During its infancy, the family business was simple, but time consuming: stalk, ambush, rob, kill, and hide all evidence. The children were always too busy to go to school or hang out with boring teenage ‘villagies’ who could be seen on any given day, cruising the inn listening to their loud bagpipe music while loitering around the Seven Elfin Market. Every once in a while, one would see them slip behind the market to blow on some kid’s bagpipe bong.
The Beane kids all worked too hard for such idle play. Well before sunrise (depending on the tides), seven days a week, the fourteen Beane children would arise, dress, eat a meager breakfast of cold gruel and travel for over an hour, uphill, by foot, horse and cart, and crooked crutch through the cold fog and rain, to their work site (Locals called the Sawney’s trail near Galloway “Ambush Gardens”). From sunrise to sunset (depending on the tides again) the entire family would be busy stalking, ambushing, robbing and murdering (Dad said of these ‘fishing expeditions’ that “no witnesses should be left alive”). Then there was the “clean-up in which all bodies and evidence would be brought back to the cave, treasures would be cataloged, and evidence would be stockpiled or destroyed. If the bodies began to “stack up” they were buried under rocks on the beach or dried for later use as kindling. Next, the children, returned from school, would sit down to their meager supper of recooled gruel. Prayers were then said to Urtha the Fish God before they went to bed.
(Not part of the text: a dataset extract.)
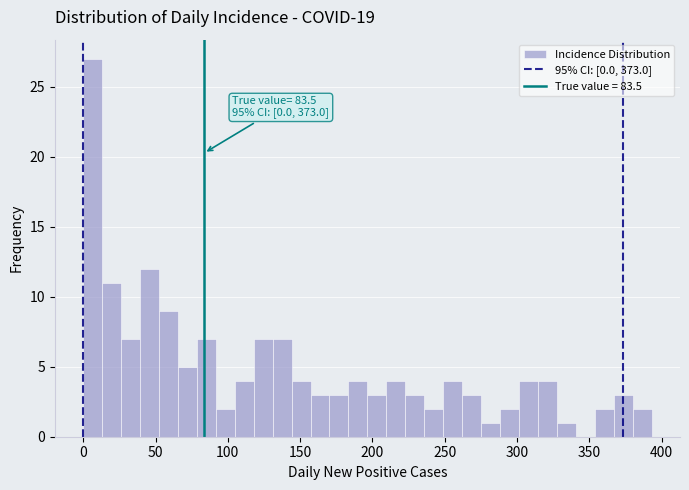

Read against the x-axis, roughly where is the centre of the tallest bar?

5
As you can imagine, all of this heck-raising pretty much filled up the ambitious Beane family’s busy day.
Since most of the wary travelers often didn’t carry cash, the ever growing Sawney clan rarely had enough money for store bought food. One magical snowy Christmas Eve, as Sprout sang the ancient Scottish tune: “Sawney”(You won’t see me no moor, when I get to that Sawney shooooorre !”) the family sat with cups of stale cold gruel in front of the fireplace. Their mittens warming over the roasty toasty body of victim #43 (Mr. Yule), cracklin’ over a small pile of burning evidence. Father Sawney, with his corncob pipe in hand, looked into the warm glow of the fire and offhandedly suggested that they “begin to eat the robbery victims.” Immediate gasps of phony surprise and disgust were followed by gales of laughter. They blamed the comment on dad’s drinking. Dear old dad was just talking nonsense again.
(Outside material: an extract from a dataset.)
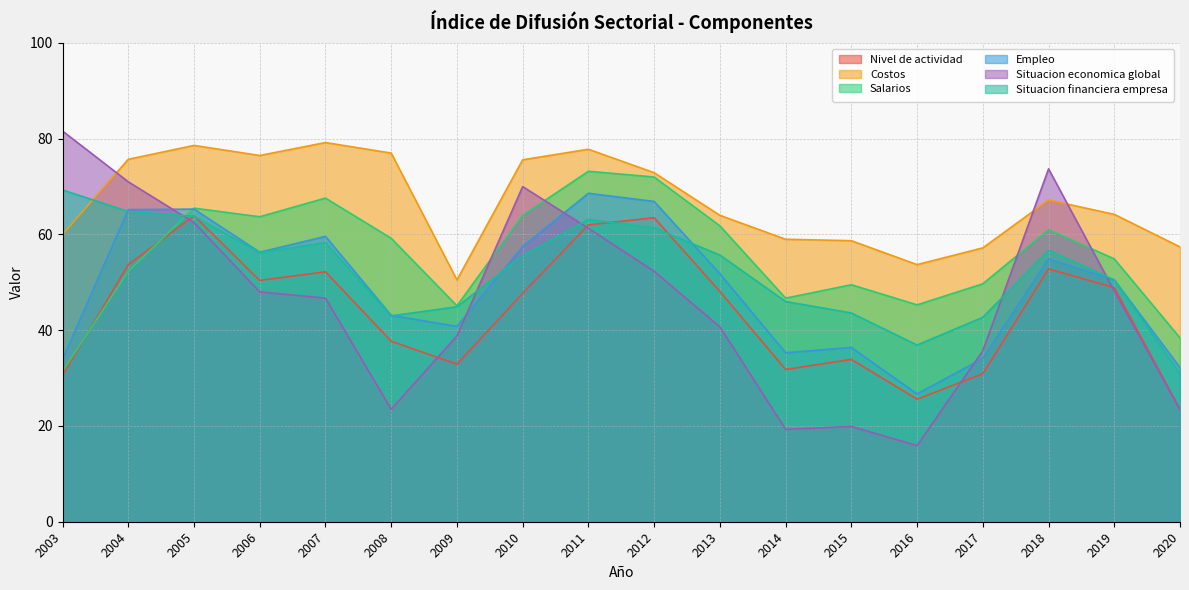

Which category has the lowest value in the Situacion financiera empresa series?

2020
Pop always talked crazy after drinking liquor flasks stolen from the wayward travelers. After drinking too much, dad’s blue eyes were often set ablaze by fire water, the belt usually came off, and…. .
On this cold Galloway night, deep within the Beane clan’s seaside cave, it was not going to be all talk. Father Sawney’s loving family realized that dad was dead serious. “We can’t afford to buy meager portions of cold gruel any more, children,” he slurred. “Not if I’m gonna keep drinkin. You Scot-nosed bastards will either have to go to work, or we must start eating all of these piple, I mean peebles…I mean…. (snore)”
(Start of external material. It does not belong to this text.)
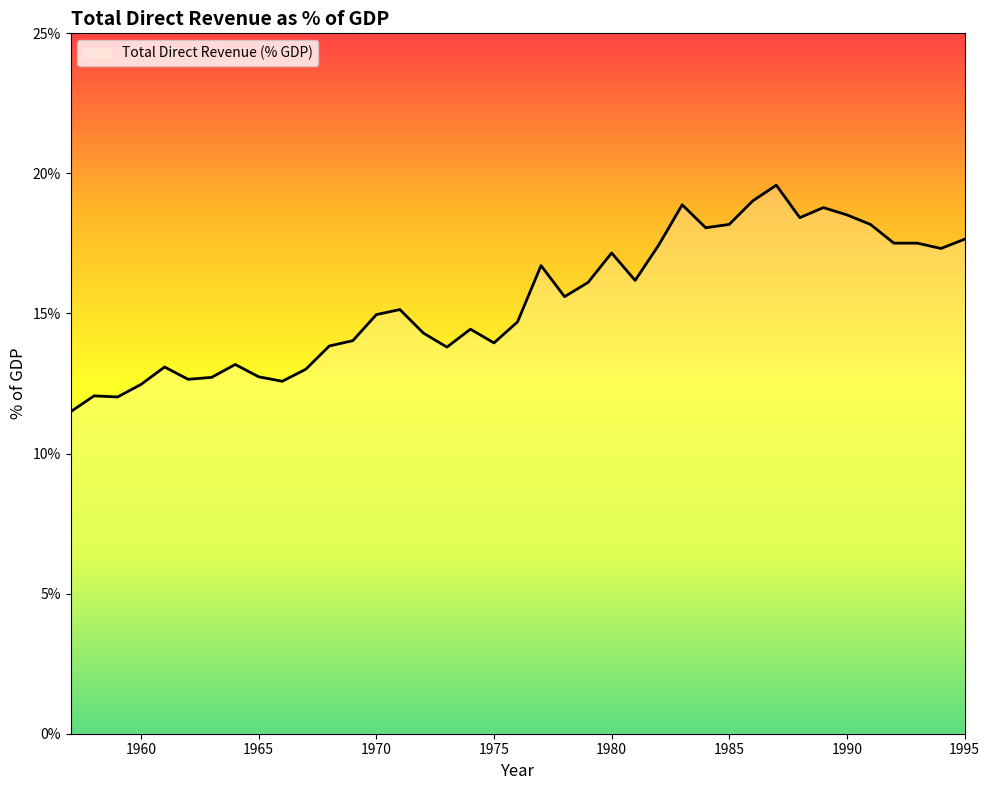

What is the difference between the maximum and minimum values?

8.1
Sawney fell into a deep dream of sugar-plum fairies before he could finish his sentence.
Little sprout, the little pink cherub, chimed in with his choirboy voice, and an optimistic “ Aye! Why eat gruel, when we can have fresh meat nearly every night?”
Slowly they developed their unique culinary style. There were no cookbooks in Scotland at this time. Besides, the Beane family couldn’t read. It was often trial (guilty: execution!) and error. Eccy was born a natural chef who understood the cosmic secret of tenderizing.”
“True tenderizing,” my children, often requires multiple beatings with heavy clubs and the trampling of horses.”